義父が亡くなった3年後、義弟は10年以上別居状態だった妻と離婚し、再婚。義弟は義母の家の近くに住んでいたため、義弟と再婚した義妹が時々様子を見に行くようになった。

南田さんと夫は、「早くどこか安心できる施設に入れてあげたい」と思い、探し始めた。すぐに視覚障害者向けの施設が見つかったが、南田さんや義弟の家から遠いため、二の足を踏んでいた。

■一人暮らしの限界

義母は、70歳ごろから「線維筋痛症」も患っていた。全身のいろいろな場所に激しい痛みが続くため、痛みで眠れず、睡眠導入剤を常用していた。
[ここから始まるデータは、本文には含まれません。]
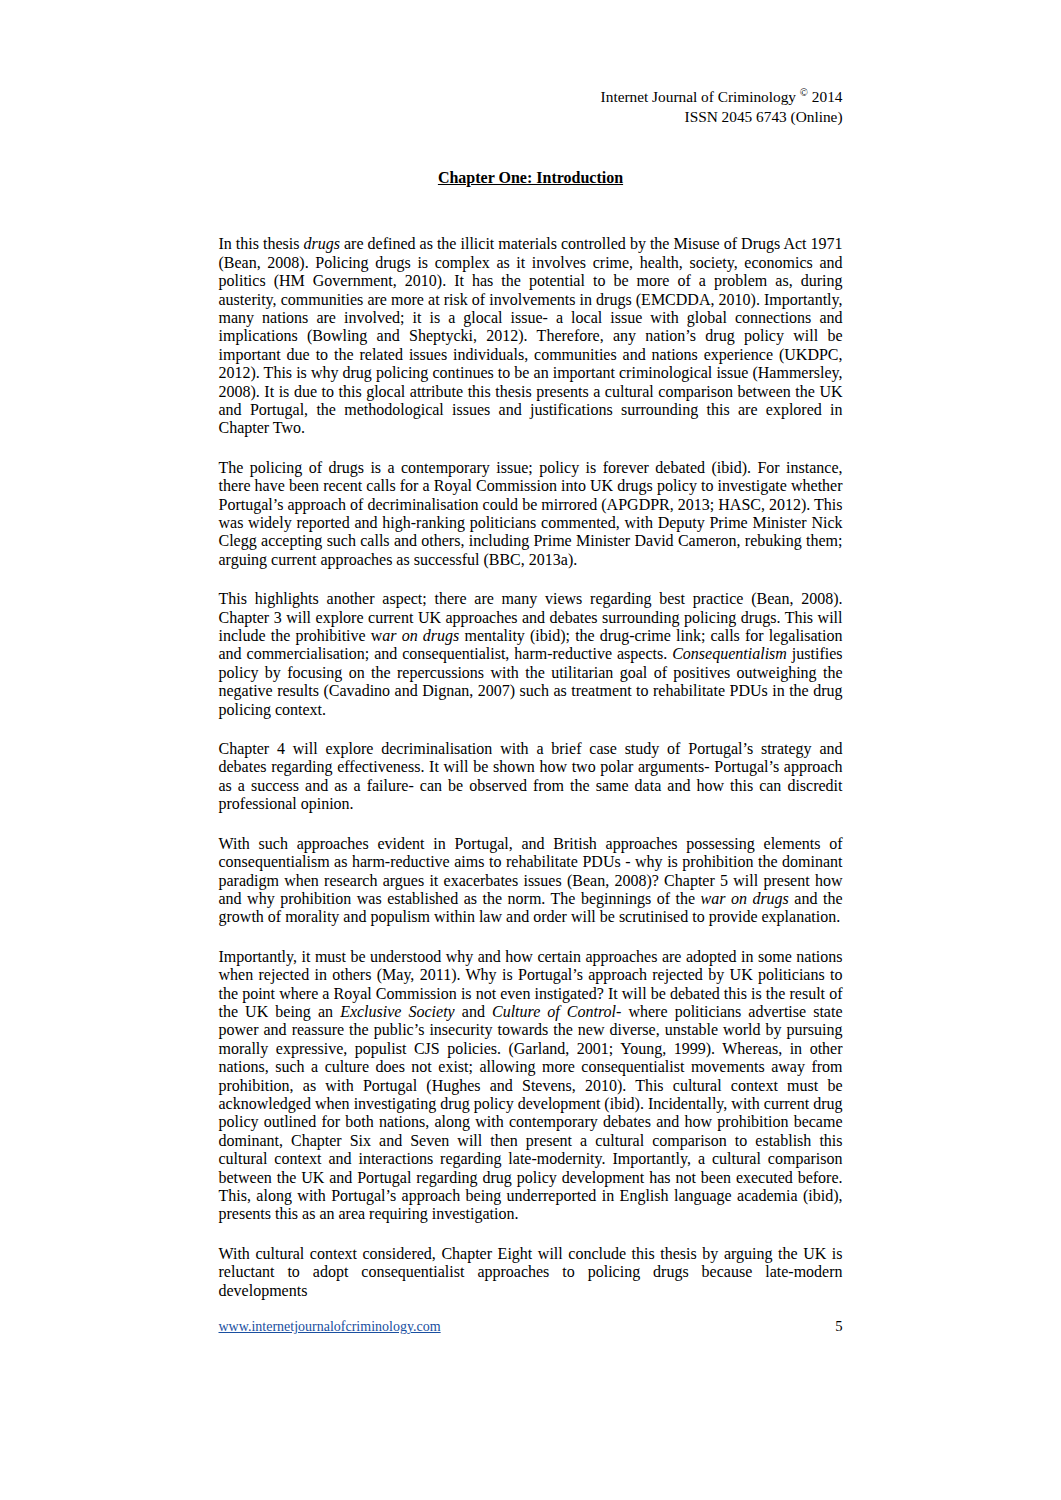Internet Journal of Criminology © 2014
ISSN 2045 6743 (Online)
Chapter One: Introduction
In this thesis drugs are defined as the illicit materials controlled by the Misuse of Drugs Act 1971 (Bean, 2008). Policing drugs is complex as it involves crime, health, society, economics and politics (HM Government, 2010). It has the potential to be more of a problem as, during austerity, communities are more at risk of involvements in drugs (EMCDDA, 2010). Importantly, many nations are involved; it is a glocal issue- a local issue with global connections and implications (Bowling and Sheptycki, 2012). Therefore, any nation’s drug policy will be important due to the related issues individuals, communities and nations experience (UKDPC, 2012). This is why drug policing continues to be an important criminological issue (Hammersley, 2008). It is due to this glocal attribute this thesis presents a cultural comparison between the UK and Portugal, the methodological issues and justifications surrounding this are explored in Chapter Two.
The policing of drugs is a contemporary issue; policy is forever debated (ibid). For instance, there have been recent calls for a Royal Commission into UK drugs policy to investigate whether Portugal’s approach of decriminalisation could be mirrored (APGDPR, 2013; HASC, 2012). This was widely reported and high-ranking politicians commented, with Deputy Prime Minister Nick Clegg accepting such calls and others, including Prime Minister David Cameron, rebuking them; arguing current approaches as successful (BBC, 2013a).
This highlights another aspect; there are many views regarding best practice (Bean, 2008). Chapter 3 will explore current UK approaches and debates surrounding policing drugs. This will include the prohibitive war on drugs mentality (ibid); the drug-crime link; calls for legalisation and commercialisation; and consequentialist, harm-reductive aspects. Consequentialism justifies policy by focusing on the repercussions with the utilitarian goal of positives outweighing the negative results (Cavadino and Dignan, 2007) such as treatment to rehabilitate PDUs in the drug policing context.
Chapter 4 will explore decriminalisation with a brief case study of Portugal’s strategy and debates regarding effectiveness. It will be shown how two polar arguments- Portugal’s approach as a success and as a failure- can be observed from the same data and how this can discredit professional opinion.
With such approaches evident in Portugal, and British approaches possessing elements of consequentialism as harm-reductive aims to rehabilitate PDUs - why is prohibition the dominant paradigm when research argues it exacerbates issues (Bean, 2008)? Chapter 5 will present how and why prohibition was established as the norm. The beginnings of the war on drugs and the growth of morality and populism within law and order will be scrutinised to provide explanation.
Importantly, it must be understood why and how certain approaches are adopted in some nations when rejected in others (May, 2011). Why is Portugal’s approach rejected by UK politicians to the point where a Royal Commission is not even instigated? It will be debated this is the result of the UK being an Exclusive Society and Culture of Control- where politicians advertise state power and reassure the public’s insecurity towards the new diverse, unstable world by pursuing morally expressive, populist CJS policies. (Garland, 2001; Young, 1999). Whereas, in other nations, such a culture does not exist; allowing more consequentialist movements away from prohibition, as with Portugal (Hughes and Stevens, 2010). This cultural context must be acknowledged when investigating drug policy development (ibid). Incidentally, with current drug policy outlined for both nations, along with contemporary debates and how prohibition became dominant, Chapter Six and Seven will then present a cultural comparison to establish this cultural context and interactions regarding late-modernity. Importantly, a cultural comparison between the UK and Portugal regarding drug policy development has not been executed before. This, along with Portugal’s approach being underreported in English language academia (ibid), presents this as an area requiring investigation.
With cultural context considered, Chapter Eight will conclude this thesis by arguing the UK is reluctant to adopt consequentialist approaches to policing drugs because late-modern developments
www.internetjournalofcriminology.com 5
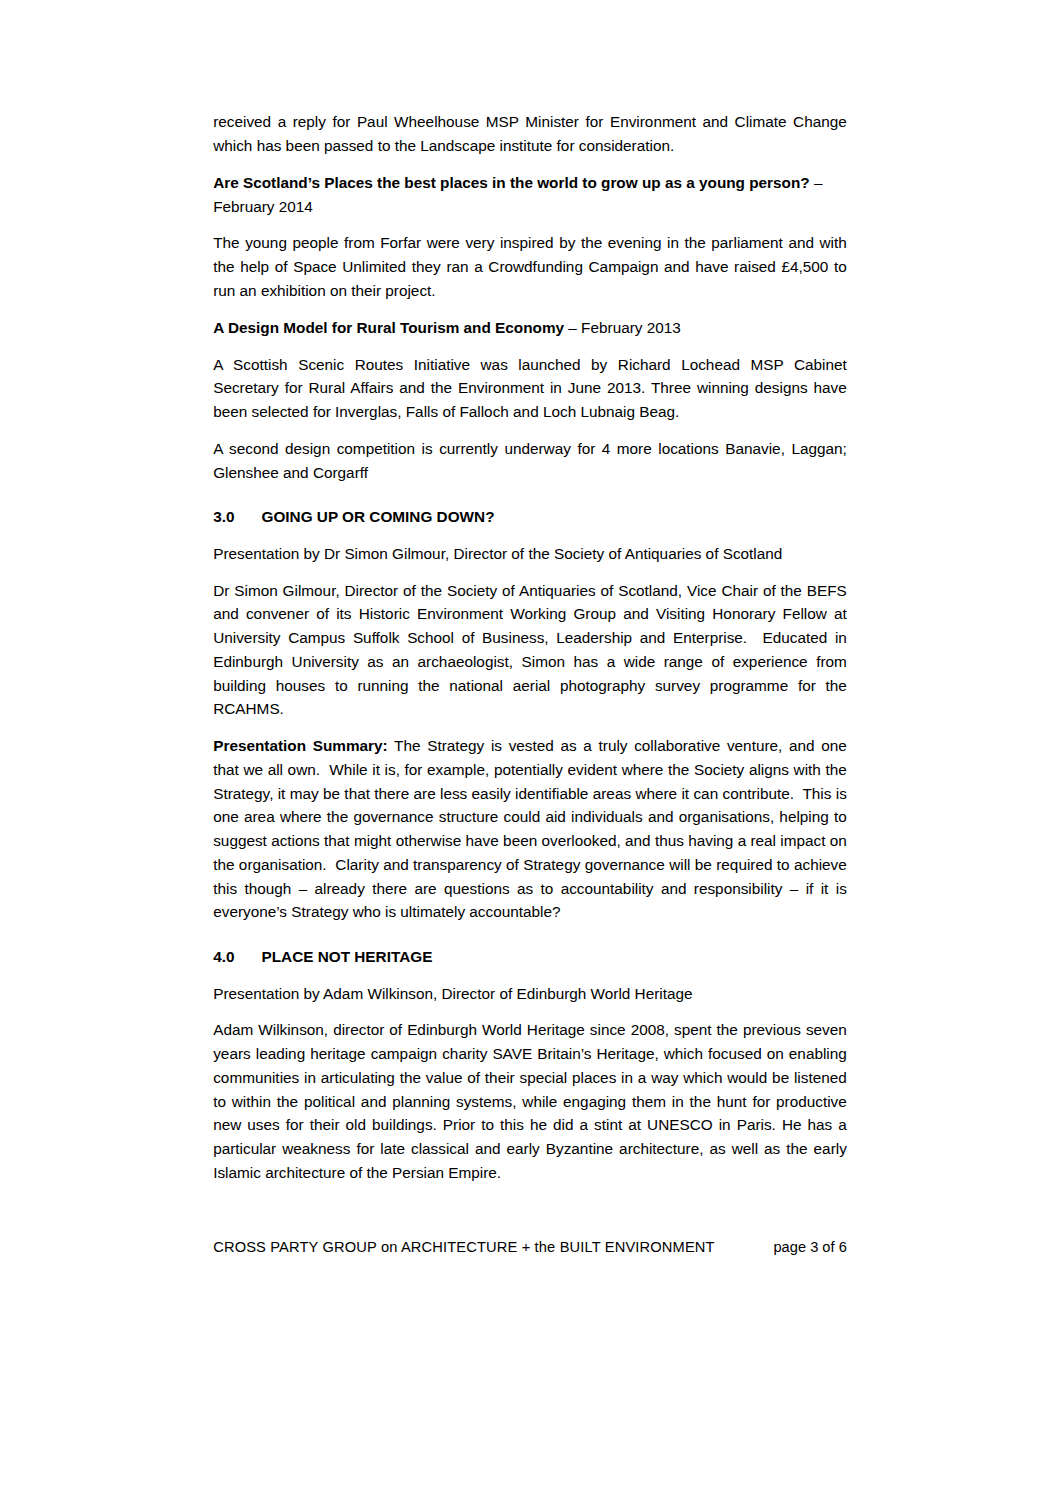received a reply for Paul Wheelhouse MSP Minister for Environment and Climate Change which has been passed to the Landscape institute for consideration.
Are Scotland’s Places the best places in the world to grow up as a young person? – February 2014
The young people from Forfar were very inspired by the evening in the parliament and with the help of Space Unlimited they ran a Crowdfunding Campaign and have raised £4,500 to run an exhibition on their project.
A Design Model for Rural Tourism and Economy – February 2013
A Scottish Scenic Routes Initiative was launched by Richard Lochead MSP Cabinet Secretary for Rural Affairs and the Environment in June 2013. Three winning designs have been selected for Inverglas, Falls of Falloch and Loch Lubnaig Beag.
A second design competition is currently underway for 4 more locations Banavie, Laggan; Glenshee and Corgarff
3.0 GOING UP OR COMING DOWN?
Presentation by Dr Simon Gilmour, Director of the Society of Antiquaries of Scotland
Dr Simon Gilmour, Director of the Society of Antiquaries of Scotland, Vice Chair of the BEFS and convener of its Historic Environment Working Group and Visiting Honorary Fellow at University Campus Suffolk School of Business, Leadership and Enterprise. Educated in Edinburgh University as an archaeologist, Simon has a wide range of experience from building houses to running the national aerial photography survey programme for the RCAHMS.
Presentation Summary: The Strategy is vested as a truly collaborative venture, and one that we all own. While it is, for example, potentially evident where the Society aligns with the Strategy, it may be that there are less easily identifiable areas where it can contribute. This is one area where the governance structure could aid individuals and organisations, helping to suggest actions that might otherwise have been overlooked, and thus having a real impact on the organisation. Clarity and transparency of Strategy governance will be required to achieve this though – already there are questions as to accountability and responsibility – if it is everyone’s Strategy who is ultimately accountable?
4.0 PLACE NOT HERITAGE
Presentation by Adam Wilkinson, Director of Edinburgh World Heritage
Adam Wilkinson, director of Edinburgh World Heritage since 2008, spent the previous seven years leading heritage campaign charity SAVE Britain’s Heritage, which focused on enabling communities in articulating the value of their special places in a way which would be listened to within the political and planning systems, while engaging them in the hunt for productive new uses for their old buildings. Prior to this he did a stint at UNESCO in Paris. He has a particular weakness for late classical and early Byzantine architecture, as well as the early Islamic architecture of the Persian Empire.
CROSS PARTY GROUP on ARCHITECTURE + the BUILT ENVIRONMENT page 3 of 6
「義母は昔からよく歩く人でした。目が不自由になっても、眼科はもちろん、心療内科にも、睡眠導入剤をもらうために片道1時間かけて通っていました。過去にわざわざ講演会を聞きに行って感銘を受けた医師だったので、『通院が大変だろうから、近くの医師を紹介するよ』と言われても、頑なに受け入れようとはしませんでした」

他人から目が悪いことを指摘されるのを嫌う義母は、白杖を持つことを拒否した。

「目が悪いことを理由に、人並みに物事ができないと思われるのは、プライドが許さなかったようです。だから何でもとにかく頑張るのですが、そのせいで社会に迷惑をかけることになり、おかげで家族が『何とかしてください』と叱られてしまうことが多くありました」

しばらくすると、義母は便秘と下痢を繰り返し、週に2度も内科に通うようになっていた。

疑問に思っていた南田さんは、後にその理由に気づく。義母宅の冷蔵庫には、傷んだ食べ物ばかり入っていたのだ。

汚れた冷蔵庫
写真=iStock.com/Photosampler
※写真はイメージです - 写真=iStock.com/Photosampler

「賞味期限には昔からうるさく、目が悪くなってきてからは、買ってきたらすぐにマジックで大きく期限の日付を書いていた義母ですが、かろうじて明暗はわかるというレベルにまで視力が落ちてしまい、賞味期限が切れているのがわからないまま食べていたのでしょう……」

そこまで大変な目に遭っても、誰にも頼ろうとしないことに、尋常ではないものを感じる。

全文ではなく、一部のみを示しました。